“How do you know when you have really grown up?” I remember being asked that question one evening by one of my 10th grade Confirmation students, and how it produced one of the most thoughtful and reflective discussions we had that entire year.
Most of the students (all 15-year-olds), one after the other, expressed in the strongest of language their desire to grow up and their eagerness to be independent of their parents, to be treated “like adults,” to be trusted by their parents and shown respect by the adults with whom they came in contact at school or in the community. But there were also a few students who admitted that the thought of growing up and being on their own, having to take care of themselves, make their own decisions, and earn a living was terrifying. They were perfectly happy to delay the inevitable as long as possible, to live at home and be taken care of by their parents.
But the most intense moments in the discussion came when I shared my own definition of when you know that you have finally grown up. I told them that growing up had very little to do with arriving at a particular age or stage of life, but was fundamentally about achieving emotional maturity. And you know that someone has become emotionally mature the minute he or she first accepts total responsibility for his or her actions. I suggested that as long as you continue to find reasons beyond yourself for your behavior, as long as you continue to look for excuses in external experiences for the things that you do in life, you haven’t achieved real maturity.
In fact, one of the most serious ethical challenges of our age is the pervasive denial of personal responsibility. Our society seems increasingly filled with individuals who are eager to fix blame for their own actions on almost anyone or anything else – their parents, their peers, their teachers, their income level, their race, their religious upbringing, or any number of “special circumstances” that have “made them” the way they are.
The fundamental problem with such reasoning: if you can find any other person who has the same or similar life experiences but has made behavioral choices different from yours, it invalidates the excuses your use for your own behavior.
And so we come to this week’s Torah portion, Bo, which contains one of the most troubling ethical dilemmas of the entire Torah. It is an issue that hinges entirely on the question of personal responsibility and its relation to moral culpability. The issue that has troubled generation after generation of Torah readers: Jewish tradition’s condemnation of Pharaoh for refusing to let the Hebrew slaves go free until Moses and God inflict ten disastrous plagues upon the Egyptians, ending with the death of all those innocent Egyptian firstborn.
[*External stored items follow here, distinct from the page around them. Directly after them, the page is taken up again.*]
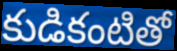
కుడికంటితో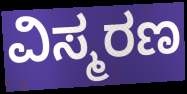
ವಿಸ್ಮರಣ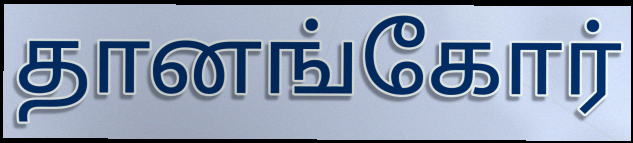
தானங்கோர்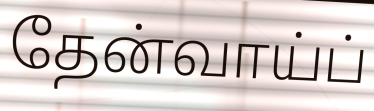
தேன்வாய்ப்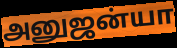
அனுஜன்யாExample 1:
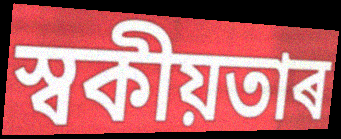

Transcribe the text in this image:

স্বকীয়তাৰ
The moral dilemma rests on the assertion by God throughout the drama, that it is God who will consistently harden Pharaoh’s heart so that Pharaoh will refuse to heed the pleas of Moses to “Let my people go.” If it is God who is hardening Pharaoh’s heart, why don’t we hold God and not Pharaoh responsible for Pharaoh’s refusal, the continued Hebrew suffering and the need for the ultimate destruction of all those innocent Egyptians?
Even though the rabbis of the Talmud, Midrash and all subsequent Jewish history go to great lengths to explain away God’s culpability in this story, I believe the ultimate answer is found in the opening words of this week’s portion. “Then God said to Moses, ‘Go to Pharaoh. For I have hardened his heart and the hearts of his courtiers, in order that I may display these My signs among them, and that you may recount in the hearing of your sons and of your sons’ sons how I made a mockery of the Egyptians and how I displayed My signs among them – in order that you may know that I am God.’” (Ex.10:1-2)
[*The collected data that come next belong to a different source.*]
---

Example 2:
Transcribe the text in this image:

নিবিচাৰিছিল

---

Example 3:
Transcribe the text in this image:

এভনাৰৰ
That’s the story, and that’s the reason. The entire tale is a grandiose, spiritual, mythic foundation of the relationship between the Jewish people and God for all time. “…that you may recount in the hearing of your sons and of your sons’ sons…in order that you may know that I am God.” It is designed as an unforgettable, dramatic lesson in the power of God, who is the real power in the universe, to overcome any and all human God-pretenders such as Pharaoh (who after all was believed to be a god by his people).
But the rabbis are not content to simply say that God hardened Pharaoh’s heart so that God could make a point that we would never forget throughout all succeeding generations (even though that’s what happened), because within the moral guidelines of their ethical universe, they needed Pharaoh to be responsible for his own behavior.
And so they taught an important and compelling lesson about human nature. They established a principle of human behavior with the simple statement, “Ha-adam nifal l’fee pe-ulo-tav,” “A human being is formed according to his/her own actions.”
The wisdom they brought to this dilemma contains a truism for us all – that each of ultimately has free will to choose our own path, and the decisions we make, the actions we take inevitably lead us step by step to become one kind of person or another. Every choice has consequences, even if taken alone they seem so inconsequential. Just think of the simple steps one takes that can ultimately lead to addictions of all kinds, and you will understand what the rabbis meant.
They believed that all God had to do to “harden” Pharaoh’s heart, was simply allow him to continue making the choices he was already making, taking the path he was already taking and the inevitable result was a cruel heart indifferent to human suffering.
The real lesson for us is to remember each day that everything we do counts. Every decision matters. Every choice has an affect on us, on future choices, on our self-image, and on the kind of person we ultimately turn out to be.